Enter the big fish that so Bill Maher. Jonah is swallowed whole, and spends three days in its belly, as good as dead. The second chapter of the book is given over to Jonah’s prayer of repentance, which is a remarkably powerful lament in the tradition of the book of psalms. And we see repentance apparently bearing fruit, for “Then the Lord spoke to the fish, and it spewed Jonah out upon the dry land.”
And so, “The word of the Lord came to Jonah a second time, saying, ‘Get up, go to Nineveh, that great city, and proclaim to it the message that I tell you.’” Here’s your new life, Jonah; your second chance. This time, the prophet wisely heads into the heart of Nineveh and proclaims his message: “Forty days more, and Nineveh shall be overthrown!” That’s it. One sentence. “And the people of Nineveh believed God; they proclaimed a fast, and everyone, great and small, put on sackcloth.” The king himself hears the word, and orders a city wide fast, extending even to the animals. And here is one of the most comic images in the whole biblical tradition: “Human beings and animals shall be covered with sackcloth, and they shall cry mightily to God.” The animals too? Yes, for as the king says, “God may relent and change his mind; he may turn from his fierce anger, so that we do not perish.” That’s another point for the non-Jewish outsiders. They hear the prophetic word, and they mobilize. And “When God saw what they did, how they turned from their evil ways, God changed his mind about the calamity that he had said he would bring upon them; and he did not do it.”
Three cheers for the Gentiles who heard and responded, and three cheers for God in his mercy. Not so much for Jonah, though. “But this was very displeasing to Jonah, and he became angry.”
Jonah is angry because he claims that he knew that God would be merciful; so why had he bothered uttering the prophetic word? And perhaps Jonah is angry because he resents God extending mercy to the enemy. Yet he is strangely optimistic; hopeful that maybe God will yet rain justice down on Nineveh, so he parks himself on a hill overlooking the city, hoping to see the fireworks of its destruction. The sun is hot, and God causes a bush to grow up to give Jonah shade, but no sooner has that bush grown up than God sends a worm to destroy it. Assuming this is not a Jewish worm, we have yet another Gentile hero in the story…
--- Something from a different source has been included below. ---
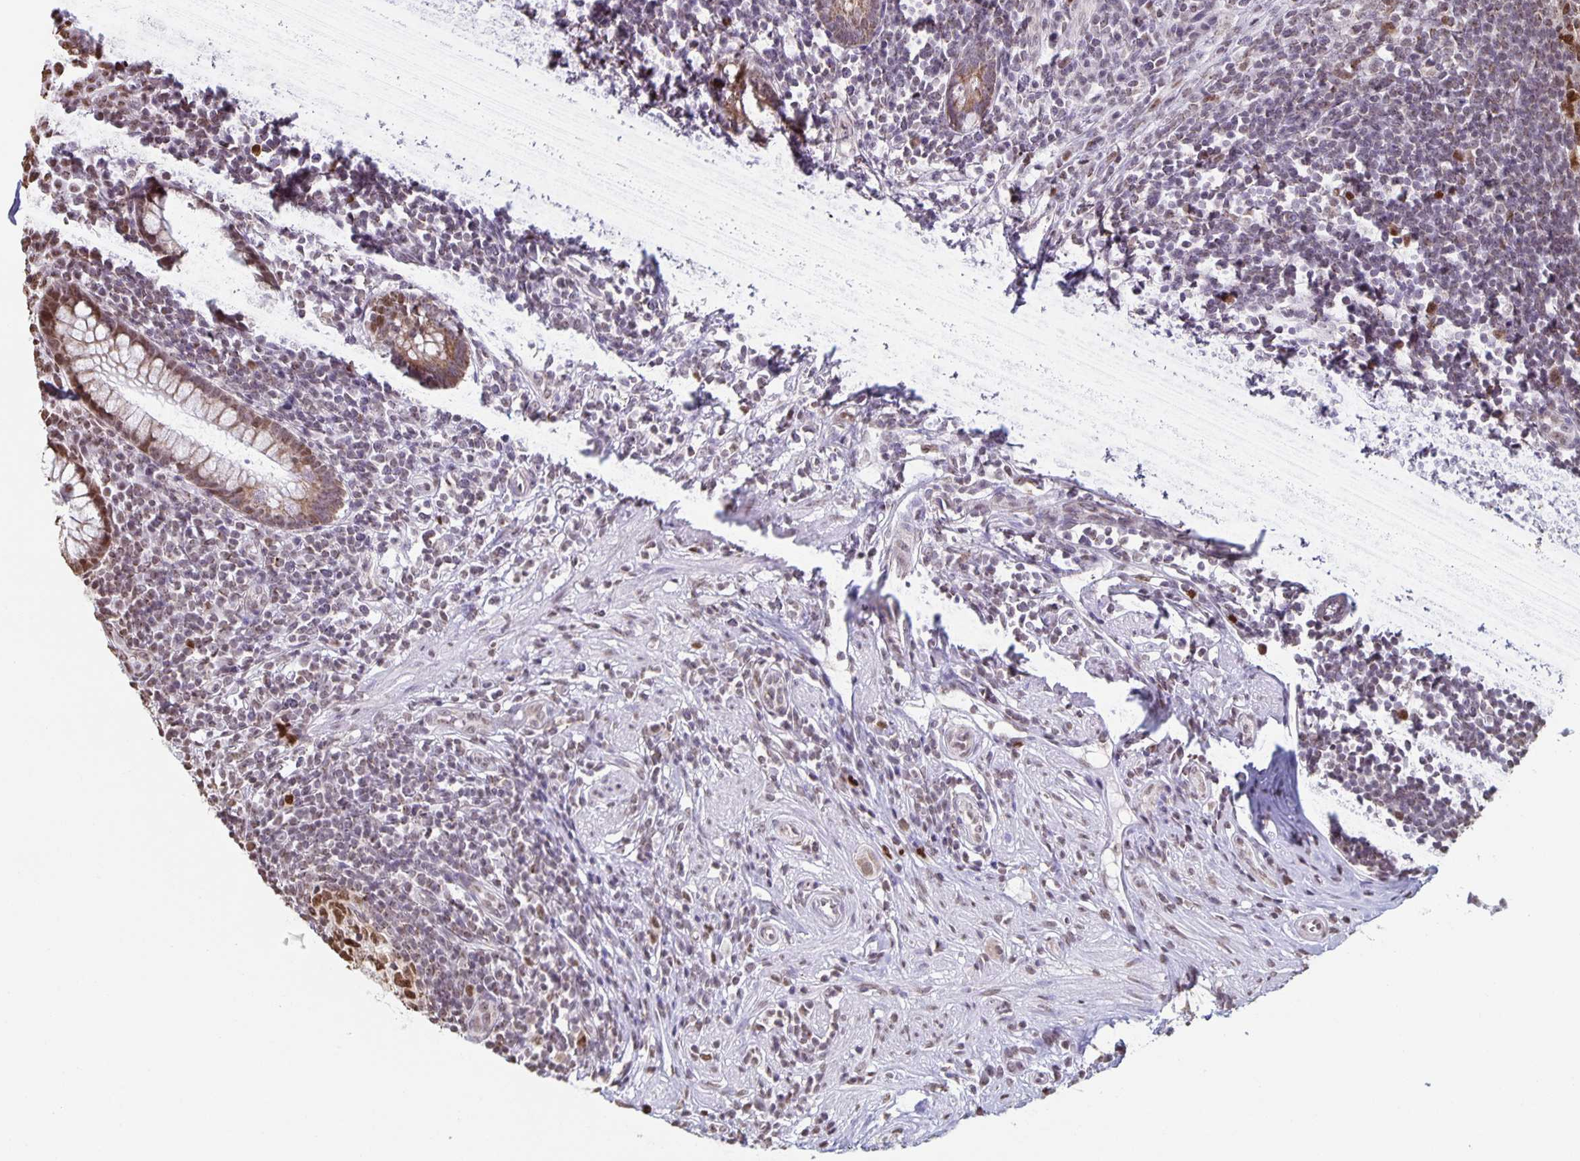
{"staining": {"intensity": "moderate", "quantity": ">75%", "location": "nuclear"}, "tissue": "appendix", "cell_type": "Glandular cells", "image_type": "normal", "snomed": [{"axis": "morphology", "description": "Normal tissue, NOS"}, {"axis": "topography", "description": "Appendix"}], "caption": "The immunohistochemical stain shows moderate nuclear expression in glandular cells of benign appendix.", "gene": "DUT", "patient": {"sex": "female", "age": 56}}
And now Jonah is really angry. As Wiesel observes, “The book ends with God’s word, which is only natural: God makes sure He has the last word, always.” And in this case, God’s word is a question.
Then the Lord said, ‘You are concerned about the bush, for which you did not labour and which you did not grow; it came into being in a night and perished in a night. And should I not be concerned about Nineveh, that great city, in which there are more than a hundred and twenty thousand people who do not know their right hand from their left, and also many animals?’
The book just hangs there; for Jonah, for that original audience, and for us, who have inherited this story from our Jewish forebears. How can we possibly resent the possibility of a gracious turn-about? How can we possibly begrudge others a transformation, a “beginning again—and again”? When we hear week after week after week that God is prepared to reconcile us and draw us home again and again and again, why would we not want that to be extended to others? Even to the enemy other?
It is a funny story, this tale of Jonah, because when heard rightly it has a funny way of pushing our assumptions and pressing us to be merciful in the same way that God is merciful. The question it ultimately raises is not whether a man could live in the belly of a big fish for three days and three nights. The question it ultimately asks— presses upon us—is can we rise to the story’s deep challenge of deep and abiding mercy and grace.